The Colon & Rectal Clinic of Ft. Lauderdale

CRC Ft. Lauderdale believes in the power of knowledge.   We offer the most current information on colon disease and minimally invasive procedures.


Information About the
Anatomy of the Colon

The colon is a part of the digestive tract where food is processed to rid the body of waste. Food travels down the esophagus to the stomach, and from there to the small intestine, and then on to the large intestine. The first part of the large intestine, called the colon, absorbs water and nutrients from food and stores waste matter.
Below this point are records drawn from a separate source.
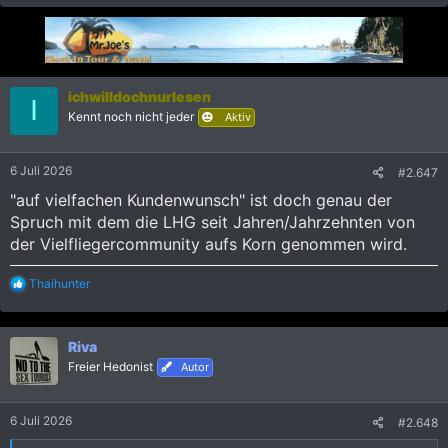
a
k
t
i
o
n
ichwilldochnurlesen
I
e
Kennt noch nicht jeder
Aktiv
n
:
6 Juli 2026
#2.647
"auf vielfachen Kundenwunsch" ist doch genau der
Spruch mit dem die LHG seit Jahren/Jahrzehnten von
der Vielfliegercommunity aufs Korn genommen wird.
R
Thaihunter
e
a
k
Riva
t
i
Freier Hedonist
Autor
o
n
e
6 Juli 2026
#2.648
n
:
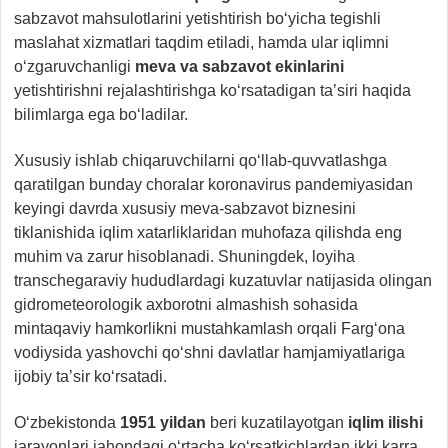
sabzavot mahsulotlarini yetishtirish bo‘yicha tegishli
maslahat xizmatlari taqdim etiladi, hamda ular iqlimni
o‘zgaruvchanligi
meva va sabzavot ekinlarini
yetishtirishni rejalashtirishga ko‘rsatadigan ta’siri haqida
bilimlarga ega bo‘ladilar.
Xususiy ishlab chiqaruvchilarni qo‘llab-quvvatlashga
qaratilgan bunday choralar koronavirus pandemiyasidan
keyingi davrda xususiy meva-sabzavot biznesini
tiklanishida iqlim xatarliklaridan muhofaza qilishda eng
muhim va zarur hisoblanadi. Shuningdek, loyiha
transchegaraviy hududlardagi kuzatuvlar natijasida olingan
gidrometeorologik axborotni almashish sohasida
mintaqaviy hamkorlikni mustahkamlash orqali Farg‘ona
vodiysida yashovchi qo‘shni davlatlar hamjamiyatlariga
ijobiy ta’sir ko‘rsatadi.
O‘zbekistonda
1951 yildan
beri kuzatilayotgan
iqlim ilishi
jarayonlari jahondagi o‘rtacha ko‘rsatkichlardan ikki karra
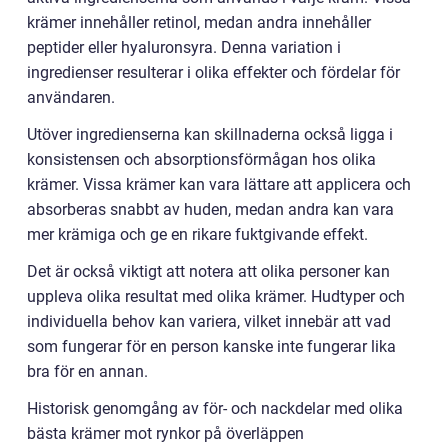
krämer innehåller retinol, medan andra innehåller
peptider eller hyaluronsyra. Denna variation i
ingredienser resulterar i olika effekter och fördelar för
användaren.
Utöver ingredienserna kan skillnaderna också ligga i
konsistensen och absorptionsförmågan hos olika
krämer. Vissa krämer kan vara lättare att applicera och
absorberas snabbt av huden, medan andra kan vara
mer krämiga och ge en rikare fuktgivande effekt.
Det är också viktigt att notera att olika personer kan
uppleva olika resultat med olika krämer. Hudtyper och
individuella behov kan variera, vilket innebär att vad
som fungerar för en person kanske inte fungerar lika
bra för en annan.
Historisk genomgång av för- och nackdelar med olika
bästa krämer mot rynkor på överläppen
The colon consists of five sections: the cecum, the ascending colon, the transverse colon, the descending colon, and the sigmoid colon.

How Does the Colon Work?

The colon (also known as the large intestine or bowel) is situated in the abdomen and forms the last part of the digestive tract.
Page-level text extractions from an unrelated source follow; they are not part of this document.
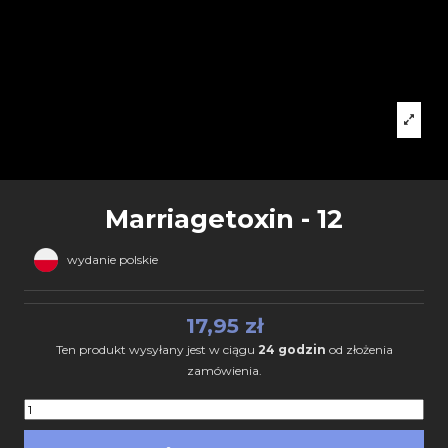
Marriagetoxin - 12
wydanie polskie
17,95 zł
Ten produkt wysyłany jest w ciągu
24 godzin
od złożenia
zamówienia.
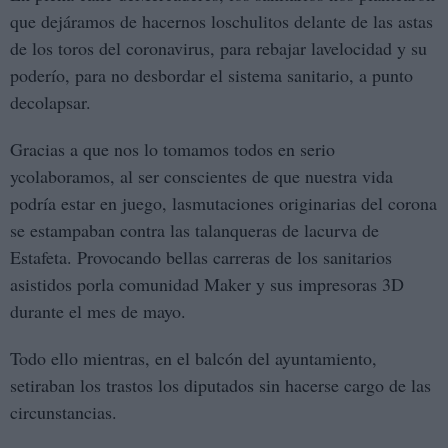
que dejáramos de hacernos loschulitos delante de las astas
de los toros del coronavirus, para rebajar lavelocidad y su
poderío, para no desbordar el sistema sanitario, a punto
decolapsar.
Gracias a que nos lo tomamos todos en serio
ycolaboramos, al ser conscientes de que nuestra vida
podría estar en juego, lasmutaciones originarias del corona
se estampaban contra las talanqueras de lacurva de
Estafeta. Provocando bellas carreras de los sanitarios
asistidos porla comunidad Maker y sus impresoras 3D
durante el mes de mayo.
Todo ello mientras, en el balcón del ayuntamiento,
setiraban los trastos los diputados sin hacerse cargo de las
circunstancias.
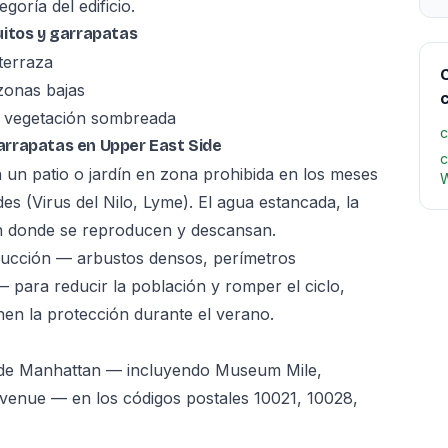
goría del edificio.
uitos y garrapatas
terraza
C
zonas bajas
y vegetación sombreada
c
arrapatas en Upper East Side
c
 un patio o jardín en zona prohibida en los meses
W
 (Virus del Nilo, Lyme). El agua estancada, la
n donde se reproducen y descansan.
ducción — arbustos densos, perímetros
para reducir la población y romper el ciclo,
n la protección durante el verano.
a de Manhattan — incluyendo Museum Mile,
 Avenue — en los códigos postales 10021, 10028,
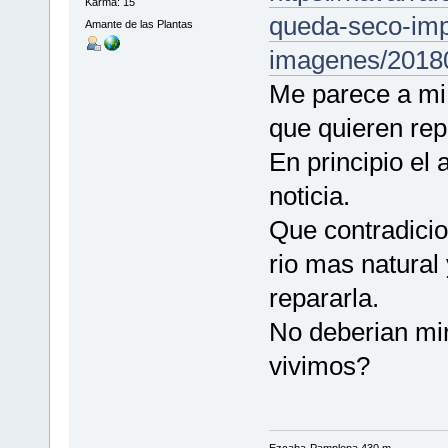
Karma: 15
queda-seco-imp
Amante de las Plantas
imagenes/2018
Me parece a mi 
que quieren rep
En principio el
noticia.
Que contradicio
rio mas natural
repararla.
No deberian mir
vivimos?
It is an important organ, carrying out a number of vital functions, including the completion of the digestive process, involving absorption of water-soluble nutrients as well as the synthesis of certain vitamins.
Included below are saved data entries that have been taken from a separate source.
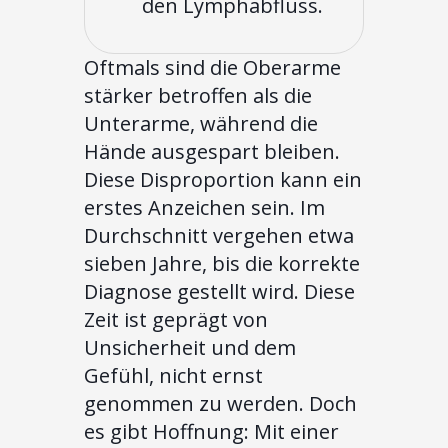
den Lymphabfluss.
Oftmals sind die Oberarme
stärker betroffen als die
Unterarme, während die
Hände ausgespart bleiben.
Diese Disproportion kann ein
erstes Anzeichen sein. Im
Durchschnitt vergehen etwa
sieben Jahre, bis die korrekte
Diagnose gestellt wird. Diese
Zeit ist geprägt von
Unsicherheit und dem
Gefühl, nicht ernst
genommen zu werden. Doch
es gibt Hoffnung: Mit einer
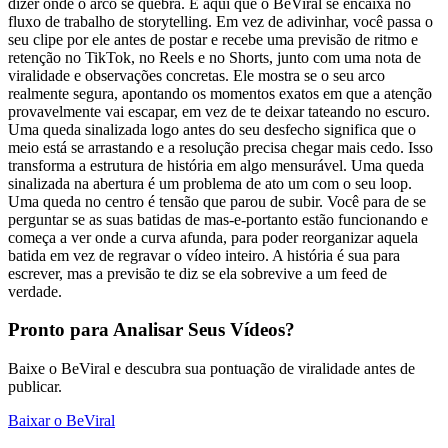
dizer onde o arco se quebra. É aqui que o BeViral se encaixa no
fluxo de trabalho de storytelling. Em vez de adivinhar, você passa o
seu clipe por ele antes de postar e recebe uma previsão de ritmo e
retenção no TikTok, no Reels e no Shorts, junto com uma nota de
viralidade e observações concretas. Ele mostra se o seu arco
realmente segura, apontando os momentos exatos em que a atenção
provavelmente vai escapar, em vez de te deixar tateando no escuro.
Uma queda sinalizada logo antes do seu desfecho significa que o
meio está se arrastando e a resolução precisa chegar mais cedo. Isso
transforma a estrutura de história em algo mensurável. Uma queda
sinalizada na abertura é um problema de ato um com o seu loop.
Uma queda no centro é tensão que parou de subir. Você para de se
perguntar se as suas batidas de mas-e-portanto estão funcionando e
começa a ver onde a curva afunda, para poder reorganizar aquela
batida em vez de regravar o vídeo inteiro. A história é sua para
escrever, mas a previsão te diz se ela sobrevive a um feed de
verdade.
Pronto para Analisar Seus Vídeos?
Baixe o BeViral e descubra sua pontuação de viralidade antes de
publicar.
Baixar o BeViral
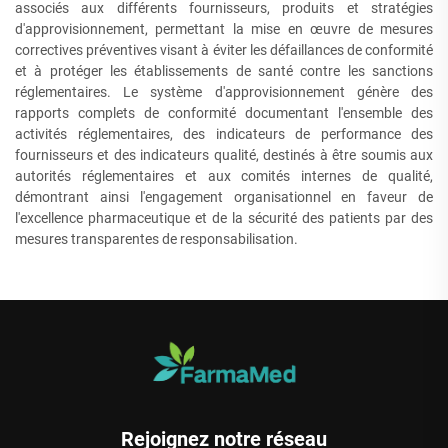
associés aux différents fournisseurs, produits et stratégies
d'approvisionnement, permettant la mise en œuvre de mesures
correctives préventives visant à éviter les défaillances de conformité
et à protéger les établissements de santé contre les sanctions
réglementaires. Le système d'approvisionnement génère des
rapports complets de conformité documentant l'ensemble des
activités réglementaires, des indicateurs de performance des
fournisseurs et des indicateurs qualité, destinés à être soumis aux
autorités réglementaires et aux comités internes de qualité,
démontrant ainsi l'engagement organisationnel en faveur de
l'excellence pharmaceutique et de la sécurité des patients par des
mesures transparentes de responsabilisation.
Rejoignez notre réseau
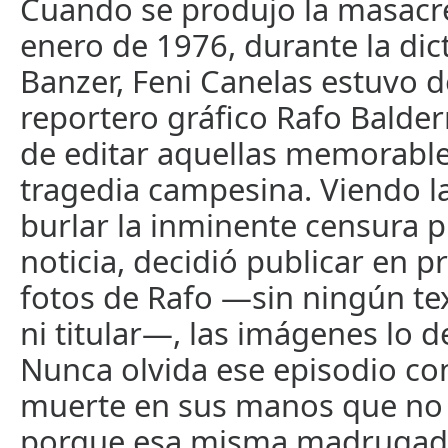
Cuando se produjo la masacre
enero de 1976, durante la dic
Banzer, Feni Canelas estuvo d
reportero gráfico Rafo Balde
de editar aquellas memorable
tragedia campesina. Viendo 
burlar la inminente censura p
noticia, decidió publicar en p
fotos de Rafo —sin ningún tex
ni titular—, las imágenes lo d
Nunca olvida ese episodio co
muerte en sus manos que no p
porque esa misma madrugada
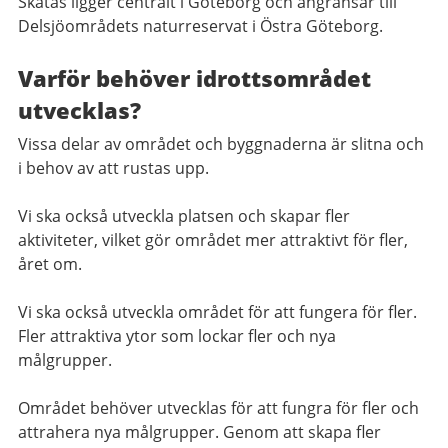
Skatås ligger centralt i Göteborg och angränsar till
Delsjöområdets naturreservat i Östra Göteborg.
Varför behöver idrottsområdet
utvecklas?
Vissa delar av området och byggnaderna är slitna och
i behov av att rustas upp.
Vi ska också utveckla platsen och skapar fler
aktiviteter, vilket gör området mer attraktivt för fler,
året om.
Vi ska också utveckla området för att fungera för fler.
Fler attraktiva ytor som lockar fler och nya
målgrupper.
Området behöver utvecklas för att fungra för fler och
attrahera nya målgrupper. Genom att skapa fler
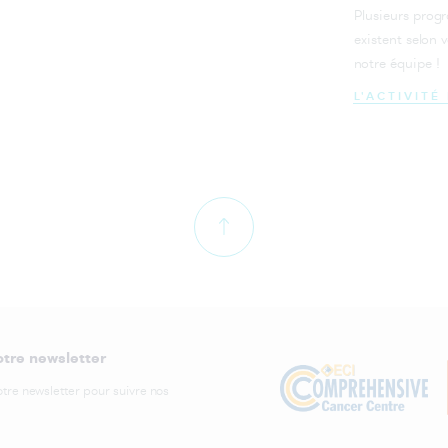
Plusieurs prog
sur les glioblastomes menées au CLB
Octobre Rose : Zoom sur les
existent selon 
associations de patients de notre fo
Cancers et vaccin contre le
notre équipe !
octobre rose 2020
papillomavirus pour les garçons : le Dr
Rousset Jablonski répond aux questions
L'ACTIVIT
Oncogériatrie : une infirmière de
coordination dédiée pour les patient
Ce que votre générosité a permis en
de plus de 70 ans
2023
PFAS : ces molécules récemment
Cellules souches, perturbateurs
interdites en France étudiées au
endocriniens et cancer du sein
Centre Léon Bérard
Challenge "Pas à Pas contre le cancer"
PRIME-ROSE : le Centre Léon Bérard
: découvrez le challenge et inscrivez
au cœur des échanges européens s
votre entreprise !
la médecine de précision en oncolog
Challenge Octobre Rose : restons liés !
PROSPECT : un pôle pluridisciplinai
otre newsletter
de recherche pédiatrique au cœur 
Challenge À vos baskets 2021 : 157 500
l’hôpital
euros de collecte !
otre newsletter pour suivre nos
Pair-aidance au Centre Léon Bérard
Chirurgie Séno-Gynécologique :
améliorer le parcours des patientes
ouverture d’un nouveau service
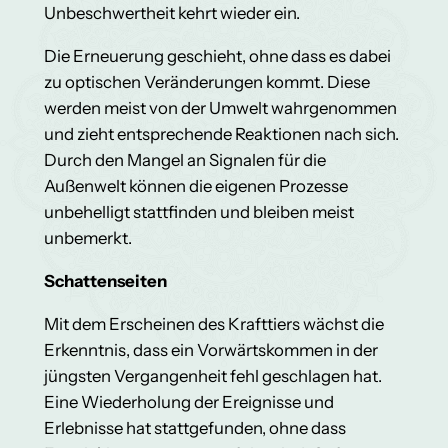
Unbeschwertheit kehrt wieder ein.
Die Erneuerung geschieht, ohne dass es dabei
zu optischen Veränderungen kommt. Diese
werden meist von der Umwelt wahrgenommen
und zieht entsprechende Reaktionen nach sich.
Durch den Mangel an Signalen für die
Außenwelt können die eigenen Prozesse
unbehelligt stattfinden und bleiben meist
unbemerkt.
Schattenseiten
Mit dem Erscheinen des Krafttiers wächst die
Erkenntnis, dass ein Vorwärtskommen in der
jüngsten Vergangenheit fehl geschlagen hat.
Eine Wiederholung der Ereignisse und
Erlebnisse hat stattgefunden, ohne dass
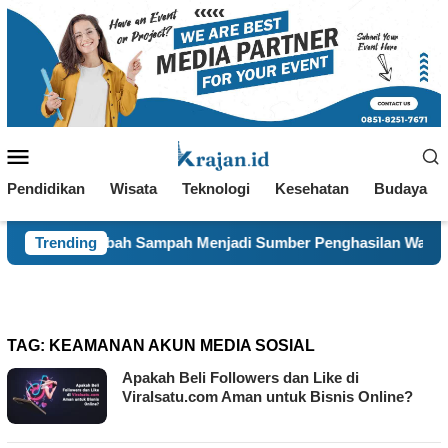
Loncat
ke
konten
Menu
Mobile
Pendidikan
Wisata
Teknologi
Kesehatan
Budaya
SI Ubah Sampah Menjadi Sumber Penghasilan Warga Desa Gunu
Trending
TAG:
KEAMANAN AKUN MEDIA SOSIAL
Apakah Beli Followers dan Like di
Viralsatu.com Aman untuk Bisnis Online?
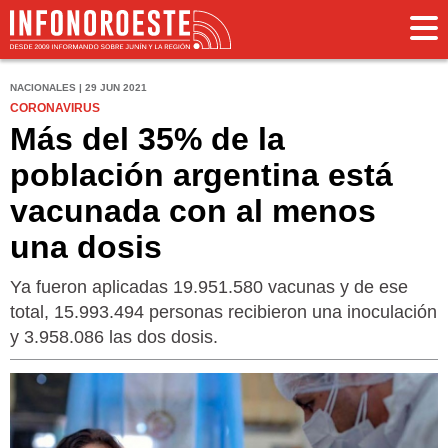
NACIONALES | 29 JUN 2021
CORONAVIRUS
Más del 35% de la
población argentina está
vacunada con al menos
una dosis
Ya fueron aplicadas 19.951.580 vacunas y de ese
total, 15.993.494 personas recibieron una inoculación
y 3.958.086 las dos dosis.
The colon is a major part of the excretory system, responsible for eliminating food and other body wastes, as well as protecting us from infection and disease.2

It is structured as one long, continuous hollow tube surrounded by muscles. The colon begins where the small intestine ends and extends down to the anus. The colon measures about 5 feet long and 2.5 inches in diameter.

The lumen (interior) of the colon has a delicate lining. In addition to lubricating the passage of waste through the colon, this moist lining protects underlying tissues and the nerve endings that extend down into the colon wall.